Repeat the listing exactly. The images do not belong in the copy.

(EXERCISE DATA):
● ● ● ●
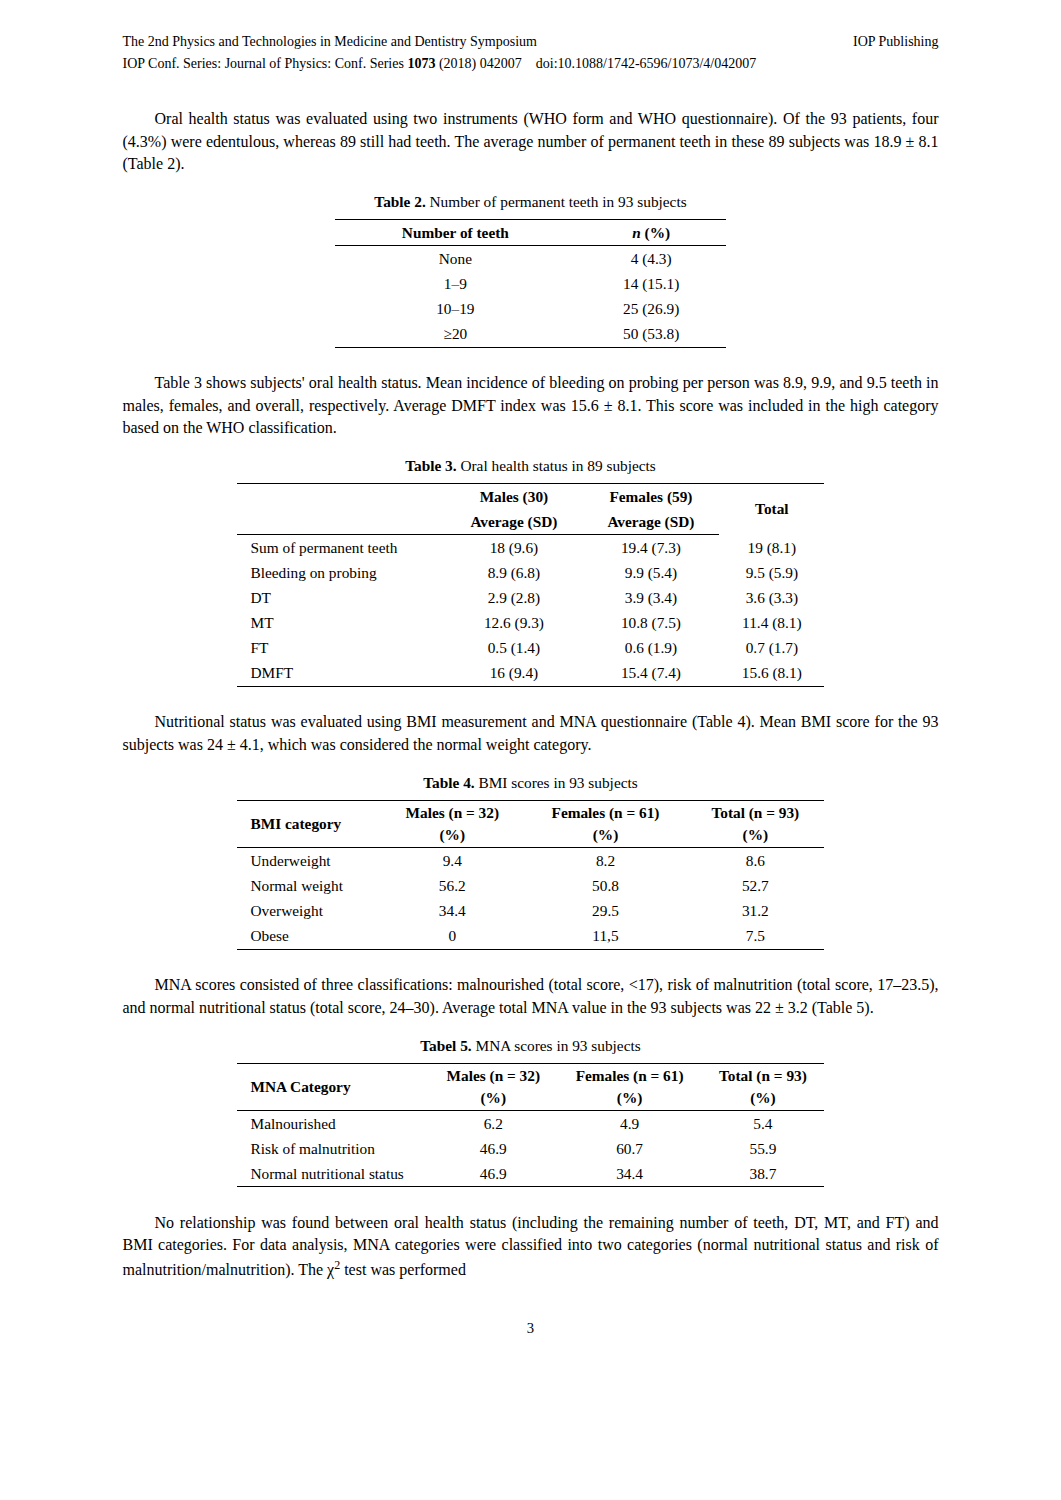The 2nd Physics and Technologies in Medicine and Dentistry Symposium IOP Publishing
IOP Conf. Series: Journal of Physics: Conf. Series 1073 (2018) 042007 doi:10.1088/1742-6596/1073/4/042007
Oral health status was evaluated using two instruments (WHO form and WHO questionnaire). Of the 93 patients, four (4.3%) were edentulous, whereas 89 still had teeth. The average number of permanent teeth in these 89 subjects was 18.9 ± 8.1 (Table 2).
Table 2. Number of permanent teeth in 93 subjects
| Number of teeth | n (%) |
| --- | --- |
| None | 4 (4.3) |
| 1–9 | 14 (15.1) |
| 10–19 | 25 (26.9) |
| ≥20 | 50 (53.8) |
Table 3 shows subjects' oral health status. Mean incidence of bleeding on probing per person was 8.9, 9.9, and 9.5 teeth in males, females, and overall, respectively. Average DMFT index was 15.6 ± 8.1. This score was included in the high category based on the WHO classification.
Table 3. Oral health status in 89 subjects
| | Males (30) | Females (59) | Total |
| --- | --- | --- | --- |
| Average (SD) | Average (SD) |
| Sum of permanent teeth | 18 (9.6) | 19.4 (7.3) | 19 (8.1) |
| Bleeding on probing | 8.9 (6.8) | 9.9 (5.4) | 9.5 (5.9) |
| DT | 2.9 (2.8) | 3.9 (3.4) | 3.6 (3.3) |
| MT | 12.6 (9.3) | 10.8 (7.5) | 11.4 (8.1) |
| FT | 0.5 (1.4) | 0.6 (1.9) | 0.7 (1.7) |
| DMFT | 16 (9.4) | 15.4 (7.4) | 15.6 (8.1) |
Nutritional status was evaluated using BMI measurement and MNA questionnaire (Table 4). Mean BMI score for the 93 subjects was 24 ± 4.1, which was considered the normal weight category.
Table 4. BMI scores in 93 subjects
| BMI category | Males (n = 32) (%) | Females (n = 61) (%) | Total (n = 93) (%) |
| --- | --- | --- | --- |
| Underweight | 9.4 | 8.2 | 8.6 |
| Normal weight | 56.2 | 50.8 | 52.7 |
| Overweight | 34.4 | 29.5 | 31.2 |
| Obese | 0 | 11,5 | 7.5 |
MNA scores consisted of three classifications: malnourished (total score, <17), risk of malnutrition (total score, 17–23.5), and normal nutritional status (total score, 24–30). Average total MNA value in the 93 subjects was 22 ± 3.2 (Table 5).
Tabel 5. MNA scores in 93 subjects
| MNA Category | Males (n = 32) (%) | Females (n = 61) (%) | Total (n = 93) (%) |
| --- | --- | --- | --- |
| Malnourished | 6.2 | 4.9 | 5.4 |
| Risk of malnutrition | 46.9 | 60.7 | 55.9 |
| Normal nutritional status | 46.9 | 34.4 | 38.7 |
No relationship was found between oral health status (including the remaining number of teeth, DT, MT, and FT) and BMI categories. For data analysis, MNA categories were classified into two categories (normal nutritional status and risk of malnutrition/malnutrition). The χ2 test was performed
3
● ● ● ●
(ANSWER AREA):
The 2nd Physics and Technologies in Medicine and Dentistry Symposium IOP Publishing
IOP Conf. Series: Journal of Physics: Conf. Series 1073 (2018) 042007 doi:10.1088/1742-6596/1073/4/042007
Oral health status was evaluated using two instruments (WHO form and WHO questionnaire). Of the 93 patients, four (4.3%) were edentulous, whereas 89 still had teeth. The average number of permanent teeth in these 89 subjects was 18.9 ± 8.1 (Table 2).
Table 2. Number of permanent teeth in 93 subjects
| Number of teeth | n (%) |
| --- | --- |
| None | 4 (4.3) |
| 1–9 | 14 (15.1) |
| 10–19 | 25 (26.9) |
| ≥20 | 50 (53.8) |
Table 3 shows subjects' oral health status. Mean incidence of bleeding on probing per person was 8.9, 9.9, and 9.5 teeth in males, females, and overall, respectively. Average DMFT index was 15.6 ± 8.1. This score was included in the high category based on the WHO classification.
Table 3. Oral health status in 89 subjects
| | Males (30) | Females (59) | Total |
| --- | --- | --- | --- |
| Average (SD) | Average (SD) |
| Sum of permanent teeth | 18 (9.6) | 19.4 (7.3) | 19 (8.1) |
| Bleeding on probing | 8.9 (6.8) | 9.9 (5.4) | 9.5 (5.9) |
| DT | 2.9 (2.8) | 3.9 (3.4) | 3.6 (3.3) |
| MT | 12.6 (9.3) | 10.8 (7.5) | 11.4 (8.1) |
| FT | 0.5 (1.4) | 0.6 (1.9) | 0.7 (1.7) |
| DMFT | 16 (9.4) | 15.4 (7.4) | 15.6 (8.1) |
Nutritional status was evaluated using BMI measurement and MNA questionnaire (Table 4). Mean BMI score for the 93 subjects was 24 ± 4.1, which was considered the normal weight category.
Table 4. BMI scores in 93 subjects
| BMI category | Males (n = 32) (%) | Females (n = 61) (%) | Total (n = 93) (%) |
| --- | --- | --- | --- |
| Underweight | 9.4 | 8.2 | 8.6 |
| Normal weight | 56.2 | 50.8 | 52.7 |
| Overweight | 34.4 | 29.5 | 31.2 |
| Obese | 0 | 11,5 | 7.5 |
MNA scores consisted of three classifications: malnourished (total score, <17), risk of malnutrition (total score, 17–23.5), and normal nutritional status (total score, 24–30). Average total MNA value in the 93 subjects was 22 ± 3.2 (Table 5).
Tabel 5. MNA scores in 93 subjects
| MNA Category | Males (n = 32) (%) | Females (n = 61) (%) | Total (n = 93) (%) |
| --- | --- | --- | --- |
| Malnourished | 6.2 | 4.9 | 5.4 |
| Risk of malnutrition | 46.9 | 60.7 | 55.9 |
| Normal nutritional status | 46.9 | 34.4 | 38.7 |
No relationship was found between oral health status (including the remaining number of teeth, DT, MT, and FT) and BMI categories. For data analysis, MNA categories were classified into two categories (normal nutritional status and risk of malnutrition/malnutrition). The χ2 test was performed
3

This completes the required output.